ICS 2011 is 15% slower than ICT 2010 on the same cluster with "basic install"
On our little cluster (12 nodes, 144 cores) I have installed the new Intel Cluster Studio (ICS) 2011. I don't have uninstall Intel Cluster Toolkit (ICT) 2010. All of our programs (Fortran or C++ codes) are 15% slower when we start them with the mpirun of ICS 2011. I don't understand why... I did a normal installation and I didn't noticed any problem during the installation. I did the ICS 2011 installation with the same method that I used for ICT 2010.
About our Hardware/Sofwares: Master: Intel Xeon CPU E5620 nodes: Intel Xeon CPU X5650 OS: CentOS 5.5 we are using Infiniband DDR (driver OFED-1.5.1); I_MPI_FABRIC set to shm:ofa; pinning is disabled.
We have recompiled our programs with Intel 12.0 or Intel 11.1 Compilers and the problem appears in the both case...so it is not a compiler problem.
First of all, could you check perfomance with default parameters. Please run IMB-MPI1 for both cases and compare. Let me know if the difference is still so big. Pay attention that there is 'S' at the end of I_MPI_FABRICS. Please run with I_MPI_DEBUG=9 and compare fabrics selected at run-time for both cases. Also you can compare settings for collective operations. If you cannot find out the reason of different behaviour please submit a tracker at premier.intel.com and attached log files you got with I_MPI_DEBUG=9.
Thank for the S at the end of I_MPI_FABRICS...it is now corrected. but it doesn't seem to solve the performance problem. Before I copy/paste the results with IMB1 Benchmark I would like to be sure that I'm using all the defaults of intel mpi. How can I be sure that I don't use mpitune optimized data files ?
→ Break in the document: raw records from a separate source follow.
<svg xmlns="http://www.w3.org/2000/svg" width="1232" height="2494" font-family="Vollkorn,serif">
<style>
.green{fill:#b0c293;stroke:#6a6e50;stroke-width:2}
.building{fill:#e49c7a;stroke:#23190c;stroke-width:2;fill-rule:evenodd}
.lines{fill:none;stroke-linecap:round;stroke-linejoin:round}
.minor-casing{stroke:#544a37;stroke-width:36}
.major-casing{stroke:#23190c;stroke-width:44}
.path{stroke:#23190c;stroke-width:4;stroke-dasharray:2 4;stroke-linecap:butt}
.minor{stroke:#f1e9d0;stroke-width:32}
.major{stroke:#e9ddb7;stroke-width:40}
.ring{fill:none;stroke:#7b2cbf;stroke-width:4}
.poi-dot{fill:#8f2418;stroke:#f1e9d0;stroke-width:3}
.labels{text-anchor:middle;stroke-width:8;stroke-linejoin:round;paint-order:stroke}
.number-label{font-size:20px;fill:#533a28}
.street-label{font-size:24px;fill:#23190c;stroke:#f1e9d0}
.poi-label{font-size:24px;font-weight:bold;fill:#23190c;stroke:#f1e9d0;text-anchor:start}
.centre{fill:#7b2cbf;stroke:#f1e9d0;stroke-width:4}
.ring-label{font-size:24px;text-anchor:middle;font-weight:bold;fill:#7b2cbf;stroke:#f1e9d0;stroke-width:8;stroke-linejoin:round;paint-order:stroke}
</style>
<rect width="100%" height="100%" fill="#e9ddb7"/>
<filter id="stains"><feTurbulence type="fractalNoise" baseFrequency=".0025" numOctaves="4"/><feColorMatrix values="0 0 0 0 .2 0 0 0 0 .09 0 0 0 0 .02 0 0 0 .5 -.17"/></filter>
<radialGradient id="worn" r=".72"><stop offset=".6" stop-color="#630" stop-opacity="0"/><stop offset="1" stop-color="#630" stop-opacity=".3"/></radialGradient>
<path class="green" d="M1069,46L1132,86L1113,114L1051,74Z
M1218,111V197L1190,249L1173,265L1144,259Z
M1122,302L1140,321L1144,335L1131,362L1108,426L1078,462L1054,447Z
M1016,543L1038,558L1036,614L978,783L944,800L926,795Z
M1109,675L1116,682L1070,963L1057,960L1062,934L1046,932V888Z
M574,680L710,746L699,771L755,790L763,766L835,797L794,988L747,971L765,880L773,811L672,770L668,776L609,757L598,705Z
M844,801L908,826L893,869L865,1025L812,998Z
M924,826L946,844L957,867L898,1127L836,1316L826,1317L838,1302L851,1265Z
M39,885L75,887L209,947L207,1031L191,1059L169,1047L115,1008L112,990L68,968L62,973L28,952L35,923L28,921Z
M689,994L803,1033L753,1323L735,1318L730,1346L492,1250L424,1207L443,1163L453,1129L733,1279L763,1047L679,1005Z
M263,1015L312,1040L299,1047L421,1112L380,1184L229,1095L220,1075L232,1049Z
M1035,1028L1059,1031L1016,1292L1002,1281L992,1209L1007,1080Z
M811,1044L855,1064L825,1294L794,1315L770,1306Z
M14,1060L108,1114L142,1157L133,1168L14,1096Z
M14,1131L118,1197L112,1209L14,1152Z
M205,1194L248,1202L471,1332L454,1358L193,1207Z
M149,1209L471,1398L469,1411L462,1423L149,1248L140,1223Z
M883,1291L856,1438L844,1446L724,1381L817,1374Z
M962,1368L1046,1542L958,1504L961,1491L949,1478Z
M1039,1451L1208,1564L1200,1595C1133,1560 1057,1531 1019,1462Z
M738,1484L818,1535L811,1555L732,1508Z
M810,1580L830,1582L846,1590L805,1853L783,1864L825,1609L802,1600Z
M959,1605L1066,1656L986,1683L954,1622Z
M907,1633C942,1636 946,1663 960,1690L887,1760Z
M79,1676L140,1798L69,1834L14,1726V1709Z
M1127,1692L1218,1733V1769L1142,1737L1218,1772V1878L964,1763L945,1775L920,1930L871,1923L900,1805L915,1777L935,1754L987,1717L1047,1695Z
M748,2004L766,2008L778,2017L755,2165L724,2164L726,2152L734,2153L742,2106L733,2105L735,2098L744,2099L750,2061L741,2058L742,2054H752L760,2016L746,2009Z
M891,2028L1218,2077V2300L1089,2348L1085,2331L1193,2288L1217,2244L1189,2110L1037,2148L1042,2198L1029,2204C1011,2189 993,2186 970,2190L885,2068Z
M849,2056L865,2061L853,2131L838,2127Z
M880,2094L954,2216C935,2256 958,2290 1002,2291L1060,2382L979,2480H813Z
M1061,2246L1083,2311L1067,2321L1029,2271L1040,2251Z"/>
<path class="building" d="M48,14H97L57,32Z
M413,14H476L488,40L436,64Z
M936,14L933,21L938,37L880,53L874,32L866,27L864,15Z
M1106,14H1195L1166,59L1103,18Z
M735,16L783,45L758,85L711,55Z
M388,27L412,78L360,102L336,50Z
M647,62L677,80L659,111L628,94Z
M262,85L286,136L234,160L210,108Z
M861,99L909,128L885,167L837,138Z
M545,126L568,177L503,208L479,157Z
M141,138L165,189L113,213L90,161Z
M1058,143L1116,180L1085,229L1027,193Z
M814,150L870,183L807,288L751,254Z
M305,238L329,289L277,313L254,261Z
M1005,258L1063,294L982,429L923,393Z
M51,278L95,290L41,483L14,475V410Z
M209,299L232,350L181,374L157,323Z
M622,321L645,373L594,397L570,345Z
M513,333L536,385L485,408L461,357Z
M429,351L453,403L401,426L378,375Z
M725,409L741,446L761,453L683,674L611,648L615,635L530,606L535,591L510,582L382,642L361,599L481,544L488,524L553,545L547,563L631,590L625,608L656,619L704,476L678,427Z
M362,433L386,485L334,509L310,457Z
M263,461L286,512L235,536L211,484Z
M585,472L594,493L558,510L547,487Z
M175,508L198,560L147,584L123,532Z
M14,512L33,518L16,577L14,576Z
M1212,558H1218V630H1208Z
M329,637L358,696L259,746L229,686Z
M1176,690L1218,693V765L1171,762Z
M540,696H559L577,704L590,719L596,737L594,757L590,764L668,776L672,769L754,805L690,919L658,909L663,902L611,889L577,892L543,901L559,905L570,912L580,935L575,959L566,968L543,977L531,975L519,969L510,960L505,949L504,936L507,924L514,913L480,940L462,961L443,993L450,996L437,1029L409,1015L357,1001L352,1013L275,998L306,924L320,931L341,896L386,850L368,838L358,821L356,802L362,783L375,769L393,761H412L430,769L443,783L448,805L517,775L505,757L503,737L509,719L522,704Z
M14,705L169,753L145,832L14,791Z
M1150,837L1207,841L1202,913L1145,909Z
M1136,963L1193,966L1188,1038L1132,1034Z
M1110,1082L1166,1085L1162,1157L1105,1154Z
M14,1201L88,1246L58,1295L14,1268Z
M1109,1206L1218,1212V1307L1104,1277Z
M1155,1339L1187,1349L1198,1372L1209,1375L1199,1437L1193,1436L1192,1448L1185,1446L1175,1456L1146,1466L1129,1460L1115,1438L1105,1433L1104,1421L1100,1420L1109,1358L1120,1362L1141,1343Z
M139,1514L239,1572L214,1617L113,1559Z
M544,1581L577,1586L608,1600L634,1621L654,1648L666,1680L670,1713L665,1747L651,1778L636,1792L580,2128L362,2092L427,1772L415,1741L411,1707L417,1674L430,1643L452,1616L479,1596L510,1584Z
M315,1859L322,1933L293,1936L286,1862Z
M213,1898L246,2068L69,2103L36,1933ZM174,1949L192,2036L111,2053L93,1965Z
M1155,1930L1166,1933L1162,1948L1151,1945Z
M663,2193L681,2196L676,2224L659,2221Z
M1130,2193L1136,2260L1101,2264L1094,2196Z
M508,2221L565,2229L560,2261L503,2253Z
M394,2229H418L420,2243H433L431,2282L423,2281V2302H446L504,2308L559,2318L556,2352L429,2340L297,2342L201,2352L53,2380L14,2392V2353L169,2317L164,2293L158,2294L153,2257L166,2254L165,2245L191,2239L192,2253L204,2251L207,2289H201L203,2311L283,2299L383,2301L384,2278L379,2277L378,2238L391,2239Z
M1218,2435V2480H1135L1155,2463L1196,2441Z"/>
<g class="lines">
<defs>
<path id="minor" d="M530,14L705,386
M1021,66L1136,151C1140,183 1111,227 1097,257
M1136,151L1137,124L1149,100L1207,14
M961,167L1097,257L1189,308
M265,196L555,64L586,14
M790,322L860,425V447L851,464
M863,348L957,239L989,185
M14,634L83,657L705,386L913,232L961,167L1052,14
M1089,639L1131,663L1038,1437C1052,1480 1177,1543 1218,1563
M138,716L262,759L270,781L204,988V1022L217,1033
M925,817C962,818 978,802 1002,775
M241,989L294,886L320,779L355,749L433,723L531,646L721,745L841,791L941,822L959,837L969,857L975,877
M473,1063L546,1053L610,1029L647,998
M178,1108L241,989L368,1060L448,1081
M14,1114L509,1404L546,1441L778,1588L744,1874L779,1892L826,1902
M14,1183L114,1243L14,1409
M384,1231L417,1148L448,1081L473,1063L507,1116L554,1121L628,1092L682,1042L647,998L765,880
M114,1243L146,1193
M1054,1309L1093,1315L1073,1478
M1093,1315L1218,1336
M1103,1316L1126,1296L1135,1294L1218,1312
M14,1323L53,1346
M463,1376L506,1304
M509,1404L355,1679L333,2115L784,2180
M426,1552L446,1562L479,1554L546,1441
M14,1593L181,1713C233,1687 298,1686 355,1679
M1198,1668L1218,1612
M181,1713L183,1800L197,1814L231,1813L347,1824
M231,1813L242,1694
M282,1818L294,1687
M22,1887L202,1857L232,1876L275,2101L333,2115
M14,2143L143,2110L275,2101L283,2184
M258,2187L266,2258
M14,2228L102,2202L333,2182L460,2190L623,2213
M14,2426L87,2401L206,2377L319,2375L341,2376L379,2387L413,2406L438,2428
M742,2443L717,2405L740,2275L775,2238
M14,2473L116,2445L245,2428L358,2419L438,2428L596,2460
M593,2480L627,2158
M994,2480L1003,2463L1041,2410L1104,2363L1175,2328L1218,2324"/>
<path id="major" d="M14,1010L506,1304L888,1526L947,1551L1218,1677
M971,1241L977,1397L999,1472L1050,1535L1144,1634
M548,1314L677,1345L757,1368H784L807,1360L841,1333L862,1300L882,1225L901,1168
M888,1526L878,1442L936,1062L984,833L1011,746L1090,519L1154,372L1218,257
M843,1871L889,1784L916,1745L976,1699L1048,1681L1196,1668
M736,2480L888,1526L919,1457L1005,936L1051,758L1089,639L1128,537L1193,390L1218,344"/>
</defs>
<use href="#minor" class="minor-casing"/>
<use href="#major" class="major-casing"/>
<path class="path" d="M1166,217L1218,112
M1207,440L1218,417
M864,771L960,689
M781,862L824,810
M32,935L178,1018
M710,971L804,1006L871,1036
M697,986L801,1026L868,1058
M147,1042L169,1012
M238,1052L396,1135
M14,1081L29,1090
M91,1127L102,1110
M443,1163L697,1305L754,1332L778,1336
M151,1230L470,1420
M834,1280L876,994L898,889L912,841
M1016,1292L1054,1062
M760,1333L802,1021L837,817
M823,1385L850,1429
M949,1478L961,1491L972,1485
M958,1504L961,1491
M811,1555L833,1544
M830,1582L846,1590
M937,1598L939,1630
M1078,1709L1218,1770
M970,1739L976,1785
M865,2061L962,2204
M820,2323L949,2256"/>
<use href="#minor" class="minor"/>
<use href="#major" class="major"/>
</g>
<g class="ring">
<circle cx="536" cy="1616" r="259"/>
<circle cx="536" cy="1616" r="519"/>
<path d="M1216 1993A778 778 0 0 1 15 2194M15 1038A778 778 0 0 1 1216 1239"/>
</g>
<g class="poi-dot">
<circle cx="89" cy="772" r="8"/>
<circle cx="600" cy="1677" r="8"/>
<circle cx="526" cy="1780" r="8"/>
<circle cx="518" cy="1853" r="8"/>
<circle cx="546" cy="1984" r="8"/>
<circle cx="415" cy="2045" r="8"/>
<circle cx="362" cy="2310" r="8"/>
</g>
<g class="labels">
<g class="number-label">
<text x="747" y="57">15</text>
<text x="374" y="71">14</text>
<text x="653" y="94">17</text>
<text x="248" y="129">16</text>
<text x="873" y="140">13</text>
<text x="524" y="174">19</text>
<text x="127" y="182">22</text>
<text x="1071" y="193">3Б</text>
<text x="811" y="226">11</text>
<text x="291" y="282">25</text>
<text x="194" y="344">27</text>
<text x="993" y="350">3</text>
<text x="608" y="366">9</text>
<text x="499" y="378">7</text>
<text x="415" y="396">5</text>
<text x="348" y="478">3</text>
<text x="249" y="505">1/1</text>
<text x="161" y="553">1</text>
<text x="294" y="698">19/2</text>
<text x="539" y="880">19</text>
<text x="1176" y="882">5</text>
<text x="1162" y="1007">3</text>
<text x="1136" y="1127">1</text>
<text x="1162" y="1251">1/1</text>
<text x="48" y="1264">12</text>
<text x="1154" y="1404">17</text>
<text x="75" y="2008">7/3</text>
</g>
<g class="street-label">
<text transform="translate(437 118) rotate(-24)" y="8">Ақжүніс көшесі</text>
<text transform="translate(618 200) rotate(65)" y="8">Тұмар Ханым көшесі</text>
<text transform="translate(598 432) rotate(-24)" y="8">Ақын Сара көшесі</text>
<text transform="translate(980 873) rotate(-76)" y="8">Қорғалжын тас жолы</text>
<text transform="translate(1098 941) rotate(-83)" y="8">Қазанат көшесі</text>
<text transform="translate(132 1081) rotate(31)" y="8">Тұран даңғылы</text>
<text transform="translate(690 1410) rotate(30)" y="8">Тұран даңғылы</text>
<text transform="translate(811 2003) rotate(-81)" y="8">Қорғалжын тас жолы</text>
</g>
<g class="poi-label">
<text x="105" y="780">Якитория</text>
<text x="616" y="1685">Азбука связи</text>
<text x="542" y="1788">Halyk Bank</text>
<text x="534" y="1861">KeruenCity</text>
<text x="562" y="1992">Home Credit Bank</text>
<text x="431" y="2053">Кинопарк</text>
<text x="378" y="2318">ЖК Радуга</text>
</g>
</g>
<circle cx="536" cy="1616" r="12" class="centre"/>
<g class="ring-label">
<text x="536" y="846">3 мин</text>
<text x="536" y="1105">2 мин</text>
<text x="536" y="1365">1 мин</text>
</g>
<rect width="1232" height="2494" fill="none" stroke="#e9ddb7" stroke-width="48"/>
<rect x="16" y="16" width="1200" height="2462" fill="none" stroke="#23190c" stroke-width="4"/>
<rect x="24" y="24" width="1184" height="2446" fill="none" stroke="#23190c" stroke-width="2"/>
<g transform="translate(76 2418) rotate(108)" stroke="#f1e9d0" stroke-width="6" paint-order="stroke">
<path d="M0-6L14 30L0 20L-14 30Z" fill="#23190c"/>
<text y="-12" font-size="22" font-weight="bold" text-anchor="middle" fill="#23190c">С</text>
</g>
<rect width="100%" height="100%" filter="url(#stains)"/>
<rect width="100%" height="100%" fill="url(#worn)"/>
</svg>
Mpitune settings will be used only in case of '-tune' option passed to mpiexec. Also, please check enviroment: 'set | grep I_MPI_' . Ideally you should see I_MPI_ROOT only.
I've just found your question about 3 programs (I start 3 programs with mpirun) in MKL forum... I should mention that Intel MPI Library uses internal pinning (it's ON by default) so all 0 processes from all programs will be pinned to the processor #0 and you can get performance degradation. If you run more than 1 MPI tasks you need to switch pinning OFF by 'export I_MPI_PIN=0'.
So here is my environment for ICS 2011: set | grep I_MPI_ gives: I_MPI_CC=icc I_MPI_CXX=icpc I_MPI_F77=ifort I_MPI_F90=ifort I_MPI_FABRICS=shm:ofa I_MPI_FC=ifort I_MPI_MPD_RSH=ssh I_MPI_PIN=1 I_MPI_ROOT=/opt/intel/impi/4.0.1.007 I_MPI_TUNER_DATA_DIR=/opt/intel/impi/4.0.1/etc64/
With ICT 2010 here is the output: I_MPI_CC=icc I_MPI_CXX=icpc I_MPI_F77=ifort I_MPI_F90=ifort I_MPI_FABRICS=shm:ofa I_MPI_FC=ifort I_MPI_MPD_RSH=ssh I_MPI_PIN=0 I_MPI_ROOT=/opt/intel/impi/4.0.0.028 I_MPI_TUNER_DATA_DIR=/opt/intel/impi/4.0.0/etc64/
The big difference is the pinning. With ICT I have to disable it, I had problem with the pinning, when I started many job on he same node. With ICS this problem seems to be solve so the pinning is activated.
So I have started the intel IMB Benchmark on 12 nodes with ppn=4, so 48 processes. I can't use the whole cluster...we have important simulations, which are running. I attach the 2 logs.
We can see that ICS 2011 has the best results almost everywhere (not in barrier). But the problem is always here: with ICT2010 with pinning deactivated our simulation go faster (between 10 and 15 %) than with ICS2011, pinning activated!?!
I think the problem is solved. it was not a problem with Intel Softwares. We had problems with the "master" of the cluster. So my tests were running with a degraded master (12Gb RAM instead 48 Gb). The tests were on the nodes and not on the master, but it seems that the master memory has a influence on the results (The disks are mounted on the master)...at the moment all is OK.